## Document extract
Looking Back on 2025: A Year Under Australian Skies
I'm sitting here at the end of 2025 trying to put together what this year meant. Hard to summarize twelve months in a few words. But if I had to pick one theme, it would be this: every night under the stars taught me something.
Not always about photography. Sometimes about people. Sometimes about myself.
My brother from another mother Mike flew in from the US earlier this year. Fellow veteran. Fellow night sky lover. We'd talked about this trip for years and finally made it happen.
I took him to Lake Tyrrell first. Wanted to show him those salt flat reflections under the Milky Way. Then Mungo National Park with its ancient landscapes. He joined my Lake Toolondo workshop too.
Between shots we'd talk. About photography, about life, about what draws us to stand in the cold dark waiting for the right moment. Those conversations meant as much as the images we captured.
We're already planning the reverse trip. I'll visit him in 2026. Utah, Arizona, Nevada, California. His turn to show me around. Can't wait.
That's what this year reinforced for me. The images matter, but the connections matter more.
I ran three workshops this year. Tasmania, Lake Tyrrell, and Lake Toolondo. Every single participant brought something special to the experience.
Nilesh stands out. He's attended multiple workshops with me over the past year. Watched him improve dramatically. His composition got tighter. His processing reached a new level.

## Exercise instructions
• A. Reproduce the 2025 year-in-review post starting at "We're already planning" and ending at "connections matter more.", and substitute "friendships" for "connections".
• B. Write the next part of the 2025 year-in-review post, picking up after its final sentence.
The items after the 2025 year-in-review post aren't needed.

## Provided information
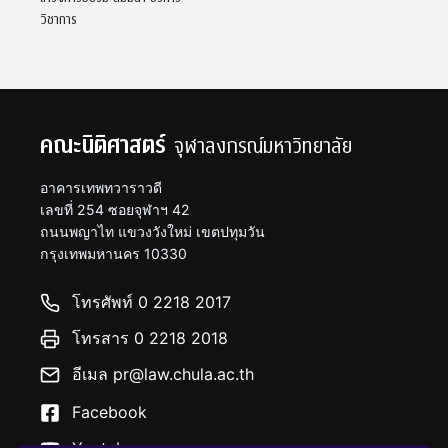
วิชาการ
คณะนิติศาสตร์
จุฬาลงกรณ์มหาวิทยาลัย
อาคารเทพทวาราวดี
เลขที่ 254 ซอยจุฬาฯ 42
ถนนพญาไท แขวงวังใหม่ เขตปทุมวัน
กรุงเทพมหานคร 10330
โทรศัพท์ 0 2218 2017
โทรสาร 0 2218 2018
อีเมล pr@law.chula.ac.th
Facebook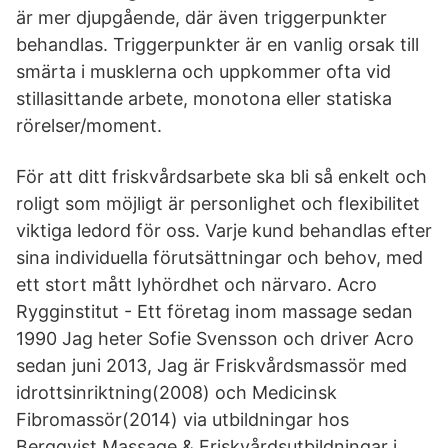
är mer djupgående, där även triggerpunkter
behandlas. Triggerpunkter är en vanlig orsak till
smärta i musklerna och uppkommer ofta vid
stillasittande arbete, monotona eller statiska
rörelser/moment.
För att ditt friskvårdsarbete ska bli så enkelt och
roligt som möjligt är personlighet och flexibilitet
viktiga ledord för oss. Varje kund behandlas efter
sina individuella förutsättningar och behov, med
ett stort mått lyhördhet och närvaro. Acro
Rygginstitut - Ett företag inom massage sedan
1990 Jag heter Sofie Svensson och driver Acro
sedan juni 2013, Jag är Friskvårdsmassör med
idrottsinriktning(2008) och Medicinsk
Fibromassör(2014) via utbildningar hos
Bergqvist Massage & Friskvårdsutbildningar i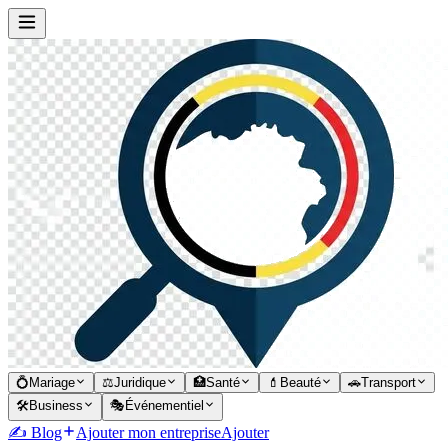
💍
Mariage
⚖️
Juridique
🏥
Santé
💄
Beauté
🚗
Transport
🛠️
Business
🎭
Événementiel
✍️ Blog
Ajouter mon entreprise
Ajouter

## Task-by-task results
• A.
We're already planning the reverse trip. I'll visit him in 2026. Utah, Arizona, Nevada, California. His turn to show me around. Can't wait.
That's what this year reinforced for me. The images matter, but the friendships matter more.

• B.
We took a trip together through South Australia. Marree, Coober Pedy, Flinders Ranges. Equal parts teaching and learning for both of us. His questions made me think about my own techniques differently. His progress reminded me why I love running workshops. What's really great is we became close friends in the process.
The best part about teaching isn't showing people what I know. It's watching them figure things out for themselves. That moment when something clicks and you see it in their eyes. That's why I do this.
This year I added 1:1 workshop options alongside the group experiences. People learn at different paces. Some need more individual attention. Some thrive in groups. I wanted to offer both.
Steph Ball from Ballara Art and Lifestyle Retreat in South Australia reached out to me earlier this year about collaborating. I'd never met her before. She runs wellness retreats and wanted to combine that with astrophotography at Yorke Peninsula.
When I visited to scout locations, she and another photographer named Karen Waller treated me like family. Steph invited me to dinner on her farm with her family. I went to my first country footy game watching a family member play. They both showed me around the coastal areas, the pink salt lakes, the rugged shorelines.
That generosity floored me. These women opened their home and community to someone they'd just met.
We're planning the retreat for Yorke Peninsula. Along with many beautiful spots to explore there, a highlight will be staying on Troubridge Island off the coast with a beautiful red and white lighthouse, having the place to ourselves for a couple nights. Coastal astrophotography in one of Australia's most unique locations.
But beyond the location, it's about the partnership. About combining different skills to create something neither of us could do alone. That's the kind of collaboration that excites me.
I learned a lot technically this year too.
Tracked panoramas finally clicked. I'd been trying to figure them out for a while. Multiple rows, multiple exposures, getting the overlap right for stitching. It seemed complicated.
Took a lot of failed attempts. Panoramas that didn't stitch. Nights where nothing worked. But slowly it made sense. Now it's part of my regular workflow.
Same with meteor compositing. During the Geminids this year I put together my first successful meteor shower image using PixInsight. Aligning each meteor to the actual radiant point. That felt like a real breakthrough.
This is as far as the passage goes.